Many details of McKinsey’s activities are still under wraps today. The European Commission, the executive arm of the EU, justifies this on the grounds that full disclosure would pose a risk to public security and “undermine the protection of commercial interests of McKinsey”.
An EASO spokesman said that “efficient asylum procedures do not equate to a deterioration of quality and individual assessment of applications. All are important elements of the Common European Asylum System, wherein not only does an applicant have the right to have one’s application reviewed on its individual merits, but also within a reasonable time frame.”
The agency did not comment on the individual measures proposed by McKinsey. The company had not submitted the proposals to EASO, but rather to the Steering Committee that led the project, the EASO spokesman said. Even though EASO was a member of this committee, which no longer exists today, it could not speak on its behalf or that of its members.

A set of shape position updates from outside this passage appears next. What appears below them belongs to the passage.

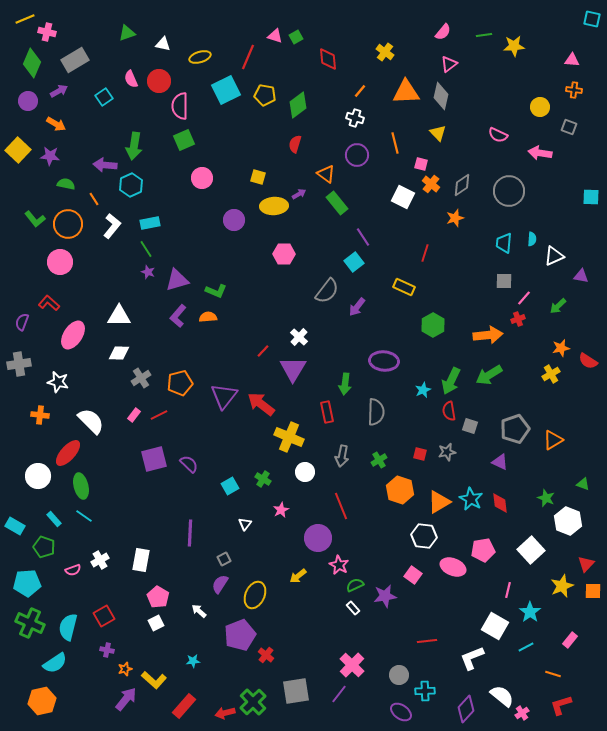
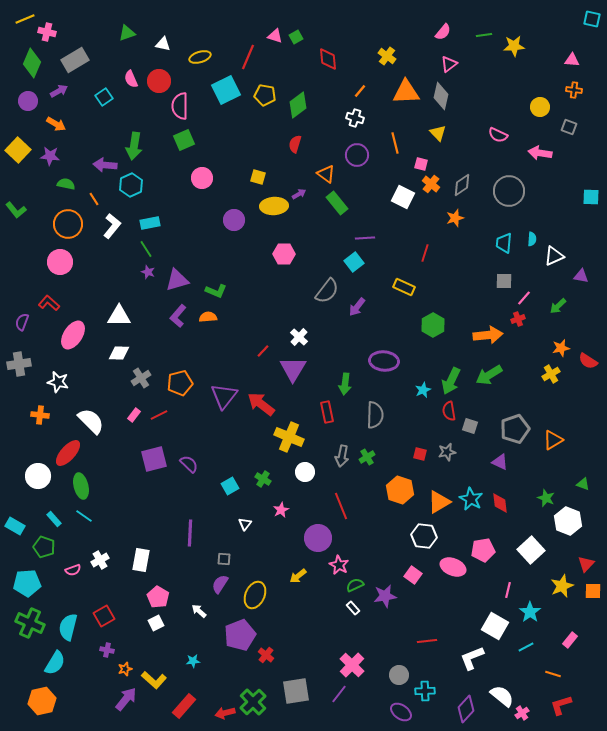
yellow cross at (385, 52): moved 2 px right, 4 px down
green L-shape at (35, 219): moved 19 px left, 9 px up
purple line at (363, 237): moved 2 px right, 1 px down; rotated 60 degrees counterclockwise
gray semicircle at (376, 412): moved 1 px left, 3 px down
green cross at (379, 460): moved 12 px left, 3 px up
gray square at (224, 559): rotated 32 degrees clockwise
cyan semicircle at (55, 663): rotated 25 degrees counterclockwise
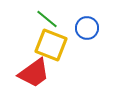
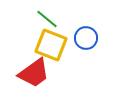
blue circle: moved 1 px left, 10 px down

Besides the EASO, the Steering Committee included the EU’s Structural Reform Support Service, SRSS, the EU border management agency Frontex, Greek authorities and McKinsey itself. The EASO spokesman suggested asking the European Commission, the EU’s executive arm, about how the consultancy’s proposals were followed up.
When asked, a Commission spokeswoman replied: “While public authorities may decide to rely on the expertise of external companies where relevant, it is for public authorities to assess and review the contribution of external companies, and to make their policy decisions independently.”
The Commission and EU authorities acted only in a supporting role, she said, and suggested any queries regarding individual measures proposed by McKinsey should be put to Greek authorities. The Greek asylum agency, however, did not respond to an email seeking comment.
‘Designed to deport’
The emphasis placed on efficiency and “productivity” in European refugee policy outlived McKinsey’s involvement, to the concern of rights groups and some of those working on the ground.
“As I understood it, effectiveness was the most important aspect of the case-worker’s job,” said Kanavos. “In a procedure where fast decisions is a priority procedural guarantees and safeguards of asylum seekers’ rights come second”.
According to Kanavos, new asylum laws adopted by Greece this year include a number of provisions similar to those previously proposed by McKinsey; one such provision means the immediate referral of rejected asylum seekers in the first instance for deportation, and their automatic detention until the deportation takes place.
Greece’s turnover of asylum applications is significantly up, but at what cost?
“The new Greek asylum system is designed to deport people rather than offer them safety and protection,” Oxfam and the Greek Council for Refugees said in a report published on July 1.
Last November, the office of the EU Ombudsman told the Commission that more details of McKinsey’s role should be made public, arguing the public had the right to be informed about the contents of projects financed with public money.
Commission President Ursula von der Leyen, however, said the material contained “sensitive information” concerning McKinsey’s business strategies and relationships.
The head of the Berlin-based European Stability Initiative think-tank, Gerald Knaus, whose ideas provided the basis for the EU-Turkey deal, questioned the need for confidentiality: “Why was the McKinsey analysis confidential? What was supposed to be hidden from the public here?” he told DER SPIEGEL/BIRN.
In spring 2017, he said, there were fewer than 6,000 asylum seekers on the Greek islands. There would also have been enough EU money to provide humanitarian shelter. “Where did it [the money] go?” Knaus asked.
“The problem on the islands was not the lack of resources, but the political will.”